The price of goods coming off the production line rose 4.7 per cent year-on-year in August, down from 5 per cent in July and the lowest price increase since February. Input price inflation – the cost of materials and energy – remains higher, at 8.1 per cent, but was also down sharply compared with July, when it was 10.8 per cent.

However, while the general trend for producer prices now seems to be downwards, the headline figures mask some significant underlying variations. A sizeable fall in the cost of oil last month was enough to counter the effects of sharp rises in food prices, prompted by a spike in the cost of commodities such as wheat and barley.

Moreover, the figures remain high by the standards of recent years. With producer prices typically taking a year to 18 months to feed through into the prices paid by consumers, the data suggests further upwards pressure on consumer price inflation, which the Bank of England has been struggling to control for some time. CPI is currently running at 3.1 per cent, well above the Bank's 2 per cent target.
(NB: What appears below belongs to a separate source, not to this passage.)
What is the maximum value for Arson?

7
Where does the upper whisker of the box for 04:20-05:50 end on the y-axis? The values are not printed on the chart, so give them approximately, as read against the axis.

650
Still, economists said the producer prices data, which was better than had been widely expected, would give the MPC a little more breathing space. The committee has in recent months struggled with a dilemma, pondering whether further quantitative easing might be necessary in the face of the slowing recovery, while also worrying that high inflation might instead justify tightening of monetary policy rather than loosening.

"The fact the producer price inflation appears now to have peaked and is likely to fall again over the coming months should help to ensure that CPI will be back at, or below, its 2 per cent target at the MPC's two- to three-year policy horizon," said Jonathan Loynes, chief European economist at Capital Economics.

"[That] should help to ensure inflation worries do not prevent the MPC from embarking on another bout of quantitative easing should the economy require further policy support."